Initially, bookends were planned to be included in the main component (as bookendBefore/bookendAfter slots) but we decided they're not essential and should be split out to simplify the DOM structure and defer some of the related open questions until later.

If/when a partner needs this feature, it will likely go in some kind of wrapper component.

Visual variants for the bookends are as follows (note that specific colors are just examples based on the default theme):

  • filled (default): bookends have a gray background, black text, and no border
  • brand: bookends have a brand color (such as blue or purple) background, white text, and no border
  • transparent: bookends have a transparent background, black text, and only a thin inside border to distinguish them from the field

Multi-line (textarea)

This will tentatively be a separate component, likely sharing some internals with the basic Input using hooks (scheduling TBD).

Prop/conceptv8v0Proposal
resizableresizable?: booleanvia native props
auto-adjust heightautoAdjustHeight?: booleanTBD (common request but has nasty implementation issues)

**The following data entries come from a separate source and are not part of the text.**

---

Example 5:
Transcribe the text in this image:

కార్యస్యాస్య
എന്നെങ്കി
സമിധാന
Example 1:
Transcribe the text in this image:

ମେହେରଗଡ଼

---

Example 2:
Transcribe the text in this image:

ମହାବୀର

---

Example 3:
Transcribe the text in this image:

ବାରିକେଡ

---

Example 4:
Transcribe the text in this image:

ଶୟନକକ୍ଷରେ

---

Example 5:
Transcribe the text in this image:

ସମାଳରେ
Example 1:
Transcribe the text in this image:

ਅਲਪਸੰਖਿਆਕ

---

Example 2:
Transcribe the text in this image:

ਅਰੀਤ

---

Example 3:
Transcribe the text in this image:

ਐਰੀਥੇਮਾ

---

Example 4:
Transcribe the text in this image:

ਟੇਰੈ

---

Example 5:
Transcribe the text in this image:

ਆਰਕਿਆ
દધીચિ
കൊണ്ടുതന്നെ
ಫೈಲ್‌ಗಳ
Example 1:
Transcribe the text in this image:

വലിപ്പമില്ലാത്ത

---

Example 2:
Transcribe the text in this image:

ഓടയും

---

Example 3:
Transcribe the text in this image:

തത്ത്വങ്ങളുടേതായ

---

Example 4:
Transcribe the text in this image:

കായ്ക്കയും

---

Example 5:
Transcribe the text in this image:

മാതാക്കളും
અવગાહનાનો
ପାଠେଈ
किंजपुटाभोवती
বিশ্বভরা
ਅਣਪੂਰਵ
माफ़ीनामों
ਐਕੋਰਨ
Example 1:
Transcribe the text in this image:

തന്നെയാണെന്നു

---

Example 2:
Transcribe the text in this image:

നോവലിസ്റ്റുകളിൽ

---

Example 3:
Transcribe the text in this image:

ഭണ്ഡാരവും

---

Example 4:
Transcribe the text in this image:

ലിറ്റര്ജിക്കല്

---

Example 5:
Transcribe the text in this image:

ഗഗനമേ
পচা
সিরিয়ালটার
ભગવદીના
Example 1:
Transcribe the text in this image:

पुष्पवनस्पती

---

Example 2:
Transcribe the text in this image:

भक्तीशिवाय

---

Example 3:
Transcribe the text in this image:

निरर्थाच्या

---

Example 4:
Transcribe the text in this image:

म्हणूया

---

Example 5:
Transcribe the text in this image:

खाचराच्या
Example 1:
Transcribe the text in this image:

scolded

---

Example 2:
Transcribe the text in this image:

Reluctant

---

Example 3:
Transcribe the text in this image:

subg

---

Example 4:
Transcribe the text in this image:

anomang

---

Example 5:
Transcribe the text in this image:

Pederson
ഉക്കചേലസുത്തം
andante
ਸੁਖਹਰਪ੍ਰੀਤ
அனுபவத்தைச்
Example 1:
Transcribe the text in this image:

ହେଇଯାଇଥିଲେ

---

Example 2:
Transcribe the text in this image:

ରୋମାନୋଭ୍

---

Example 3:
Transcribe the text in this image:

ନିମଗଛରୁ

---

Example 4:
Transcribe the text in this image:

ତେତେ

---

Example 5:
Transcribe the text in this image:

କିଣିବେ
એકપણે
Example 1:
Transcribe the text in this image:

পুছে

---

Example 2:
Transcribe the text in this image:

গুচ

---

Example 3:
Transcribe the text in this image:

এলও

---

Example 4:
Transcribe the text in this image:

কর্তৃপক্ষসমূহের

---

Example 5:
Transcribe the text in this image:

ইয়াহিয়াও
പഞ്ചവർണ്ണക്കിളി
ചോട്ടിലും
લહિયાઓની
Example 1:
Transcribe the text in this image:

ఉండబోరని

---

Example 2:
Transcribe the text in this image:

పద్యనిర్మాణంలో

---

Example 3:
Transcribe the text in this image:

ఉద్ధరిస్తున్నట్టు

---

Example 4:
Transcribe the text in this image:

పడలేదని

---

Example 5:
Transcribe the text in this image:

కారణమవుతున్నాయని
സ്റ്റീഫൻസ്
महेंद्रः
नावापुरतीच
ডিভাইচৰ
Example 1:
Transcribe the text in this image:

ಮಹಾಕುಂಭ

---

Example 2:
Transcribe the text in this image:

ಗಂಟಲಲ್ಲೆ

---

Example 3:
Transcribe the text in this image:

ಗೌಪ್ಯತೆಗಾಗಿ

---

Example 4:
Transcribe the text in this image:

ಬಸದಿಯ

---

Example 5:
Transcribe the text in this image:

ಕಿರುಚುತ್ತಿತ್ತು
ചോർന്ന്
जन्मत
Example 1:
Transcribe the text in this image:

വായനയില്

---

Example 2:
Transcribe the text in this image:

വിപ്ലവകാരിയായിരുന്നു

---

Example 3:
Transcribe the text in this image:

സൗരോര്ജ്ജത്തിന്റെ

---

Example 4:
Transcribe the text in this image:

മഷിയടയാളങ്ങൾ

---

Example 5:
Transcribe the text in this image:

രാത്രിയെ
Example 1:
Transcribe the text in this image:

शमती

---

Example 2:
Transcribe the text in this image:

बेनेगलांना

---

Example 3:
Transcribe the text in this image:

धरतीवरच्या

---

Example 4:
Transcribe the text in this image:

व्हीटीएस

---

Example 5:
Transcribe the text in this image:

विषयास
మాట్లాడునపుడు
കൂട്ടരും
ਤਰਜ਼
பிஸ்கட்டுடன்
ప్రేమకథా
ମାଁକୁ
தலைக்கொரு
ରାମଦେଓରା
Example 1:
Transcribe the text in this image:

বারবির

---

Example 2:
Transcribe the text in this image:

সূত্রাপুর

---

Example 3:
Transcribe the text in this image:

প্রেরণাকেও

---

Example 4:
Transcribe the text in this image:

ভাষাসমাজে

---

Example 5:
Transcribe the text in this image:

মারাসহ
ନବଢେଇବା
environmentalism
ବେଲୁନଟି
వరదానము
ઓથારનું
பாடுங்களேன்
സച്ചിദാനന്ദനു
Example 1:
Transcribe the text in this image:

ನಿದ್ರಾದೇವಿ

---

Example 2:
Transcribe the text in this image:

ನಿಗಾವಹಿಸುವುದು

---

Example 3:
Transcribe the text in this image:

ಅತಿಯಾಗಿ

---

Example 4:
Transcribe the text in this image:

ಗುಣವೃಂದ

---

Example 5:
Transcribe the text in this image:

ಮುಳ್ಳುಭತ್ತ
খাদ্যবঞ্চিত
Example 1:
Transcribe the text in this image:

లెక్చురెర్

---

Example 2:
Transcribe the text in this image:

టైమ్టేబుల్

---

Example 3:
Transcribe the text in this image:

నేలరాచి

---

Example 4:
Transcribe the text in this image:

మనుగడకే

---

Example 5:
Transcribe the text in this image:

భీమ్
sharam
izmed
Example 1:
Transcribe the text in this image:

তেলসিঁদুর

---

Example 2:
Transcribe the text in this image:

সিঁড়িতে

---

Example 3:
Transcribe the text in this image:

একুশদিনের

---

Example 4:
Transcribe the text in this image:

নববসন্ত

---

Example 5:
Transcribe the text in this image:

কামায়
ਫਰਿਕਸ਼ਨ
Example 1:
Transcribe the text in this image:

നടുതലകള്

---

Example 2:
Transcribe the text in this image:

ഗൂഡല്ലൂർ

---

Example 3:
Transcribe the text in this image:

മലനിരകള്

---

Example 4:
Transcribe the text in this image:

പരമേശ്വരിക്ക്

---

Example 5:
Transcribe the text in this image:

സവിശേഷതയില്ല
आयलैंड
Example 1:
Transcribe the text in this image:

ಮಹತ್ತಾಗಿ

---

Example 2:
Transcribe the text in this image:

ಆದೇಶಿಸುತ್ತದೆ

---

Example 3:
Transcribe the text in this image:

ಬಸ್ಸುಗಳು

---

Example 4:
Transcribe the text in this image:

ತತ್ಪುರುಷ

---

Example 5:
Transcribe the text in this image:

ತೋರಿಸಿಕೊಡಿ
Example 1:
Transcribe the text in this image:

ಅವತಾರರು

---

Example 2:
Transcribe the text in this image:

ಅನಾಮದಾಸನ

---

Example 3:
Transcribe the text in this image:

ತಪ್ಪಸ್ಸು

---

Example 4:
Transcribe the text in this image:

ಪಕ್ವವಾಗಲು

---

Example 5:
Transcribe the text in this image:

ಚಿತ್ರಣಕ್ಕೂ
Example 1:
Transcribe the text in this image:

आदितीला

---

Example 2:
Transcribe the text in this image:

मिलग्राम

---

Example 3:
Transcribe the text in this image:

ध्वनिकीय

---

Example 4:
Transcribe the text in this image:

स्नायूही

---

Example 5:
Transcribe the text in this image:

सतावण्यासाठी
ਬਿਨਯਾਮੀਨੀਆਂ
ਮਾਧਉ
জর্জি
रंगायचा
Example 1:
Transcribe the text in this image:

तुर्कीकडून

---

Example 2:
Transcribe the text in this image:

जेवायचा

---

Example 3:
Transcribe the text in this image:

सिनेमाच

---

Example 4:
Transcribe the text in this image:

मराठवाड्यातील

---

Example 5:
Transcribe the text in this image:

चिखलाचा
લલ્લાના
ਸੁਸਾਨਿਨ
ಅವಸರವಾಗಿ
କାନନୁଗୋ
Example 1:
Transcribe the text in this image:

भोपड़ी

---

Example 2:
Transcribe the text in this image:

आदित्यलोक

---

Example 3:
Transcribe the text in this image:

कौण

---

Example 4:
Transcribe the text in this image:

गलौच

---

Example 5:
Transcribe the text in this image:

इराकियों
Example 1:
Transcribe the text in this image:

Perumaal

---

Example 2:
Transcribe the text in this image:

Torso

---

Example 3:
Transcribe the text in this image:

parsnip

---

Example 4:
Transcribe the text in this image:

Similar to both v8 and v0, passing other textarea native props as top-level component props will be supported.

Possibility: useTextInput

We might want to make a hook and some types to share props and behavior between Input and the potential future TextArea (which would depend on react-input but with some different props and behaviors).

ts
type TextInputSlots<
  TInput extends HTMLInputElement | HTMLTextAreaElement,
  TInputAttributes = TInput extends HTMLInputElement
    ? React.InputHTMLAttributes<TInput>
    : React.TextAreaHTMLAttributes<TInput>,
> = {
  root: ComponentSlotProps<React.HTMLAttributes<HTMLElement>, HTMLElement>;
  input: ComponentSlotProps<TInputAttributes, TInput>;
};

Validation

Validation features and error messages will not be built into the new Input. Possible approaches:

  • Hooks and/or a Field component to provide visual consistency and proper accessibility behavior across different types of inputs.
  • A Form component for more complex scenarios involving validation across multiple fields.

In v8

ts
// relevant props only
interface ITextFieldProps {
  // static error message
  errorMessage?: string | JSX.Element;
  // called to determine whether input is valid and show error if not
  // (on all changes by default; modified by validateOnFocusIn/Out)
  onGetErrorMessage?: (value: string) => string | JSX.Element | PromiseLike<string | JSX.Element> | undefined;
  // whether to validate when focus moves into input (NOT on change)
  validateOnFocusIn?: boolean;
  // whether to validate when focus moves out of input (NOT on change)
  validateOnFocusOut?: boolean;
  // whether to validate when input is initially rendered
  validiateOnLoad?: boolean;
  // wait to validate until user stops typing by this ms
  deferredValidationTime?: number;
  // called after validation completes
  onNotifyValidationResult?: (errorMessage: string | JSX.Element, value: string | undefined) => void;
  // ...
}

In v0

TBD

Password

v8 supports a password field with a custom reveal password button:

tsx
<TextField type="password" canRevealPassword revealPasswordAriaLabel="Show password" />

v0 does not appear to have a similar feature.

TBD if/how we want to handle this in converged.

Masking

"Masking" refers to a text input with some pre-specified format that gets filled in as the user types, like (___) ___-____.

In v8 it's handled by MaskedTextField.

Masking is tricky to implement properly and bad for accessibility, so we don't plan to implement it in converged unless there's a compelling product requirement. At that point we'll also evaluate whether there are any suitable 3rd-party libraries which could handle it.